September garden tasks (Zone 7/Southern Plains)
Ahh, September. Admittedly, I'm sitting here humming the Earth, Wind and Fire tune as I begin typing this. I'm also in shock that September has already arrived! The oppressive heat and drought we are used to in the summer was later arriving than usual so it feels like this summer has been especially short. Not that anyone is really complaining.
Here in the southern plains, September is when our second cool season begins. It's still warm by most people's standards, but we've broken the oppressive heat that prevented most of us from doing much more than harvesting and watering since early July. For those of us who limp our spring planted tomatoes through the heat, we can expect to see them begin setting fruit again. Tomatoes planted just for fall should have gone in the ground in early July and will finally set their first fruits. Bell peppers typically pick back up quickly too.
The cooler temps also mean the work picks back up. Here's a list of what I'll be doing:
Adjusting drip irrigation: Oklahoma is known for it's unpredictable weather, so I'll have to wait and see what happens. Being an El Nino year, we're expected to have a cooler and wetter fall but forecasters said the same thing about summer and we ended up with desert-like heat and a flash drought. Because most of my garden is in containers, I'll most likely continue watering daily but adjust the length of time the water runs. If it is wetter than average, I'll shut off the timer but leave the lines set up, running them manually as needed.
Plant the plants: I have several plants started in trays already because the air and ground temps were too warm to consider direct sowing at the appropriate time. I'll begin putting those in the ground. Three things will determine when they're planted:: temperatures, space is cleared, and seedling maturity.
Sow the seeds: Temperatures have cooled enough that I'll direct sow those things that like the coolest ground temps. Those include: additional rotations of radishes, spinach, fast growing lettuces/mesclun, arugula, cilantro, and peas.
Plan for rebuilding raised beds: My heavy clay soil forces me to grow edibles in containers. I've been using repurposed pine shipping crates for the last 4-5 years and their age is showing. My largest and the one where I grow the majority of tomatoes will likely be destroyed by winter freezes. I'm growing fall green beans there and will dig out all the soil once the first frost kills the green beans. This means I'll need to plan for a space where I can store the soil on top of a tarp until the bed is rebuilt. We don't have a pickup truck either so we'll have to purchase materials when we can borrow a truck. This makes it a bit of a juggling act that has to be coordinated with extra planning.
Rain garden work: This was supposed to be a spring project but our extremely wet spring prevented virtually any work from being done. To be honest, fall is the best time to start many of the native plants that will go in this bed, so Mother Nature may have done me a favor. The wet weather made it glaringly obvious how badly this is needed. It will help address drainage issues by properly grading a spot that has filled in with sediment and by giving water a place to soak into the soil as it slowly drains. My dogs are generally good about staying out of gardens once plants are established. In the long run, the rain garden should also mean fewer muddy paw prints on the floors.
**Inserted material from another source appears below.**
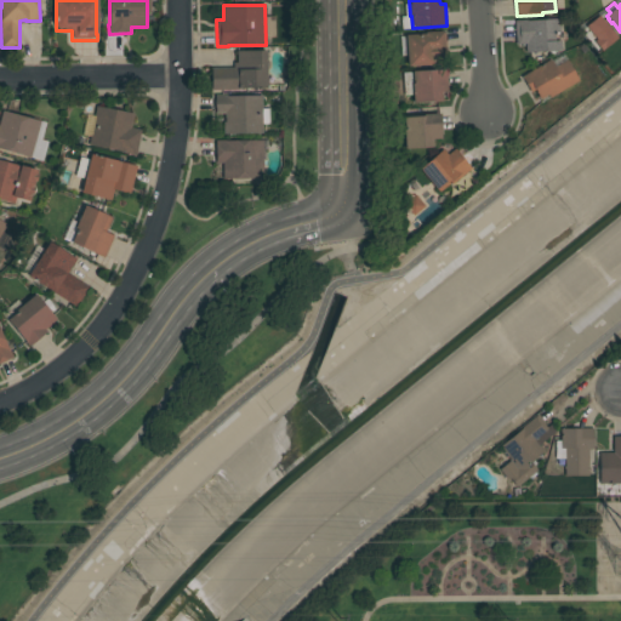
[(525,44),(517,45),(514,21),(527,20),(527,21),(559,18),(560,33),(556,33),(556,40),(560,40),(562,51),(527,52),(525,44)]
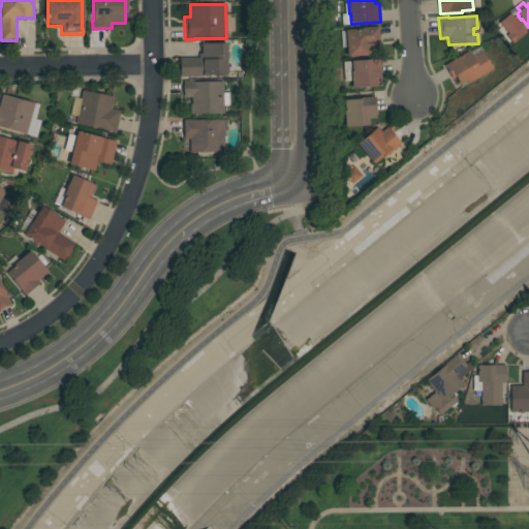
[(358,29),(358,28),(377,27),(378,28),(379,28),(380,40),(378,40),(379,48),(375,48),(375,55),(347,57),(345,30),(358,29)]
Cleaning/clearing: I'll clean as much as I can early in the season and then leave the rest of the spent plant material until next spring. If I don't get something cleaned early enough, it causes me to worry about disturbing overwintering insect sites which makes this is something I'll have to stay on top of this month.
Soil building and composting: This is a 365 project but some early fall specific tasks include setting up a new leaf collection site or clearing out the one I used last year. This year, I plan to move my site. Once I got down to the last six inches of the pile, Bermuda grass found its way in, and I don't want to transfer Bermuda to the gardens. I have a hard enough time dealing with the grass that creeps in on it's own. I'll also be processing branches and limbs from fall tree pruning. Small stuff will end up in the compost bin or piled to the side so it can be added later. Limbs that are too large for the compost tumbler should be just right to save for the fire pit. I don't anticipate any pieces too large for the fire pit, but any that are will be stored out of the way and buried in the rain garden as work progresses there. As they break down the limbs will provide nutrients and serve as organic matter. They're also great for water retention as they decompose. Research has shown that the nitrogen is only tied up where the soil and tree make contact, so I don't worry about that. However, if my soil was lacking nitrogen, I would proceed more cautiously.